Smoke from wildfires in British Columbia remains an issue even as fewer blazes are burning, a provincial fire official says.
Kevin Skrepnek, chief fire information officer for the B.C. Wildfire Service, said 481 fires were still active in the province on Thursday, down from 550 blazes at the height of the season.
Newer fires are smaller, and cooler weather is helping, he said.
“The worst is definitely over at this point. But there’s still a lot of work that remains to be done. A lot of large fires are still burning.”
The Tweedsmuir complex fire, in the west-central region of B.C., is currently the largest, and is a combination of blazes.
A record-setting 13,000 square kilometres have been charred by wildfires this year, surpassing just over 12,000 square kilometres burned during the 2017 season, when more people were forced from their homes.
A monster blaze near Shovel Lake, which grew to more than 900 square kilometres over the past month, is unlikely to grow any further.

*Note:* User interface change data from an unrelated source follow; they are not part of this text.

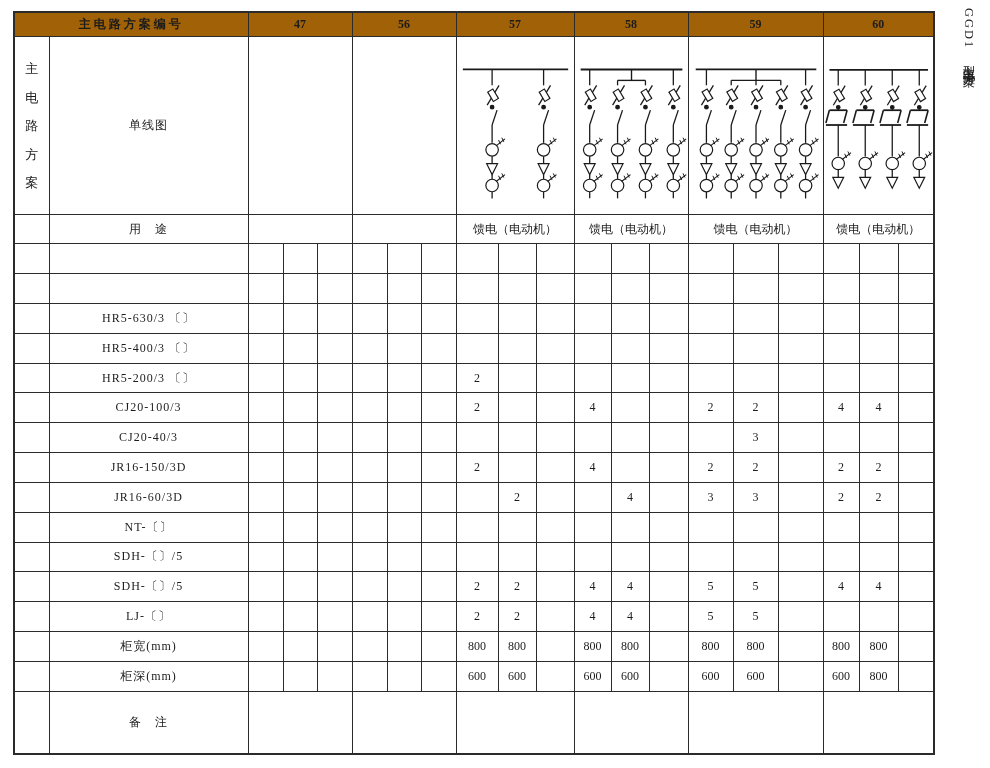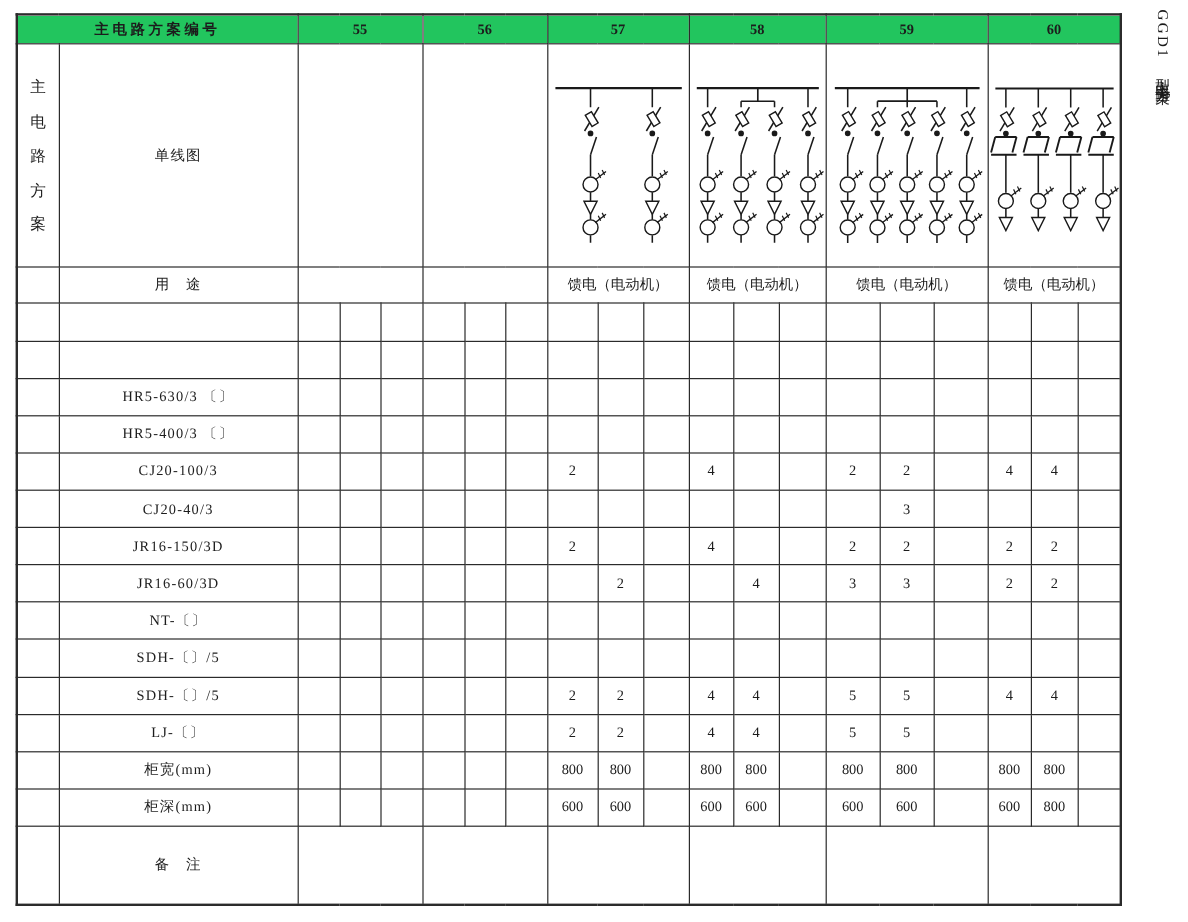"主电路方案编号" thead th { background: #22c55e -> #a16207 }
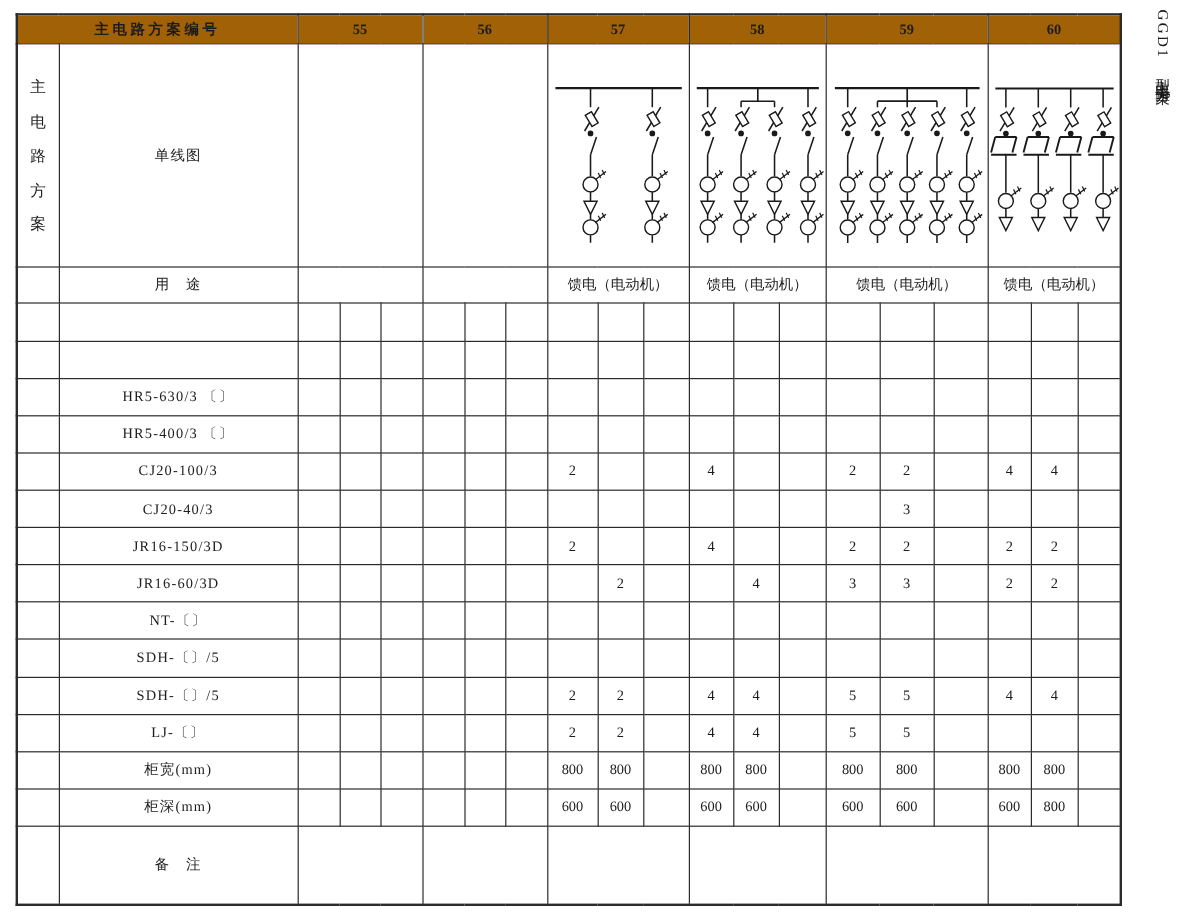"55" th { text: 55 -> 47 }
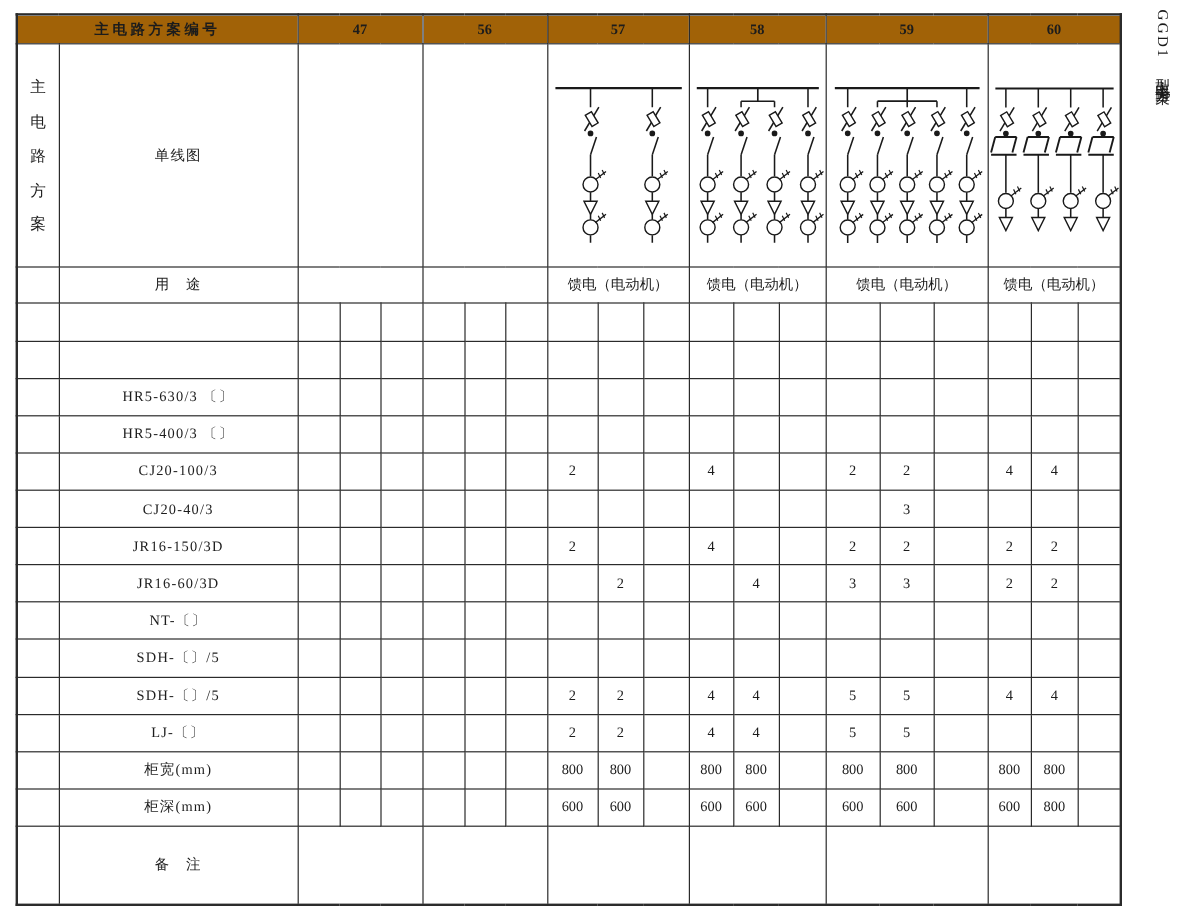"HR5-200/3 〔〕" tr { html: none -> <tr> <td></td> <td>HR5-200/3 〔〕</td> <td></td> <td></td> <td></td> <td></td> <td></td> <td></td> <td>2</td> <td></td> <td></td> <td></td> <td></td> <td></td> <td></td> <td></td> <td></td> <td></td> <td></td> <td></td> </tr> }
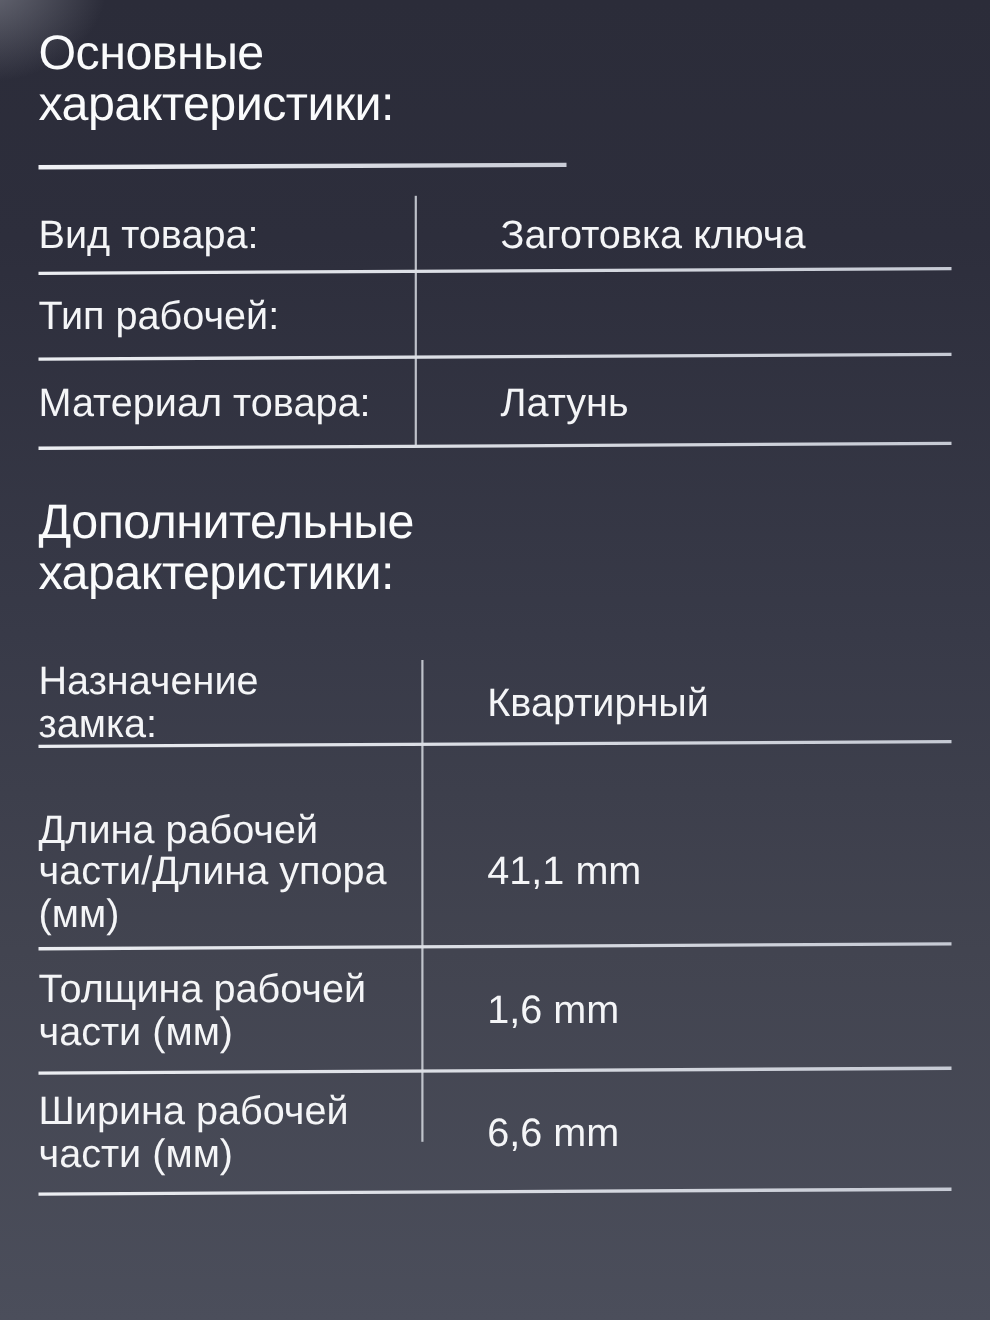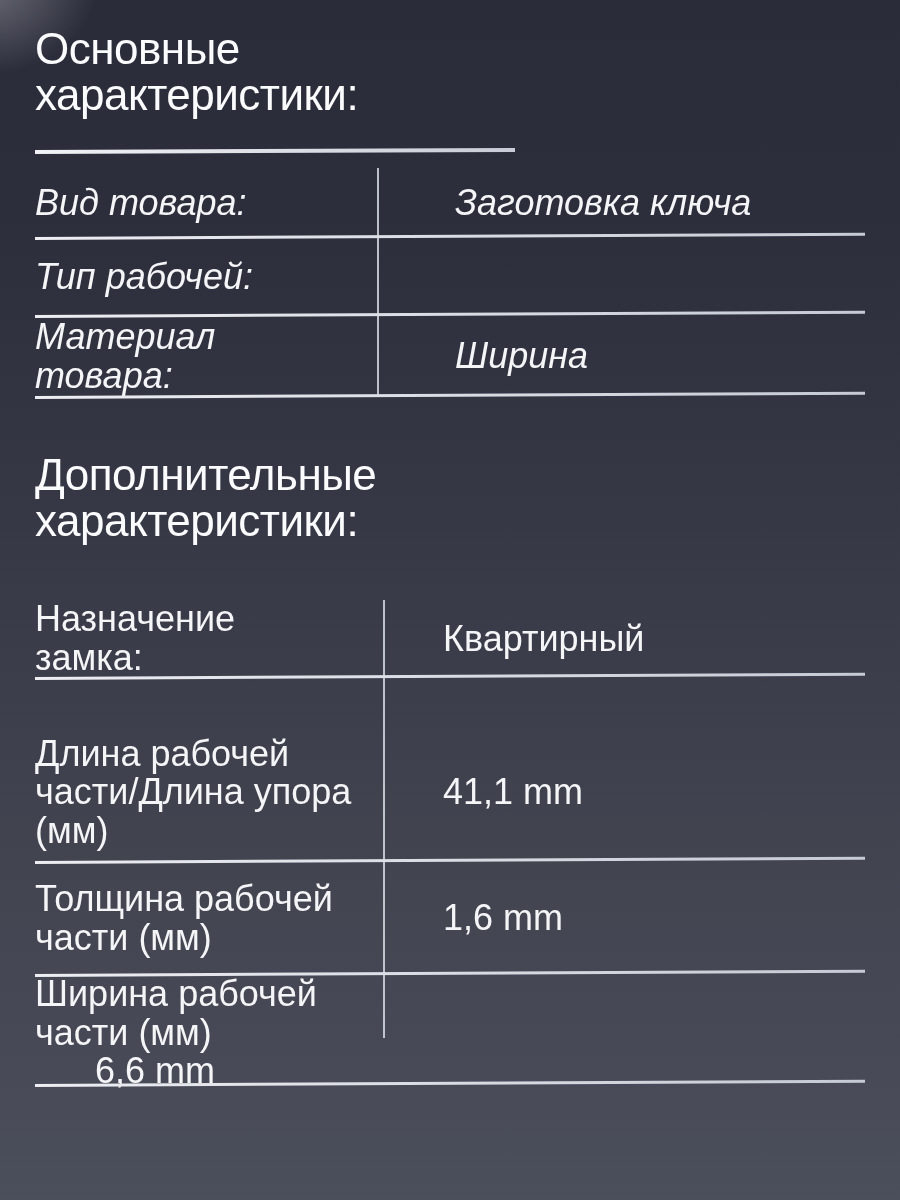"Вид товара:" #table-main { font-style: italic -> none; top: 168px -> 178px }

While a forecast of cooler, wetter weather means some campfire bans in effect across British Columbia could soon be lifted, Skrepnek said more rain is critical.
“We need to see that widespread steady rain to hit the reset switch on the situation.”
Environment Canada has forecast several days of rain starting Saturday in Prince George, Fort Nelson, Fort St. John, Kelowna, and Grand Forks.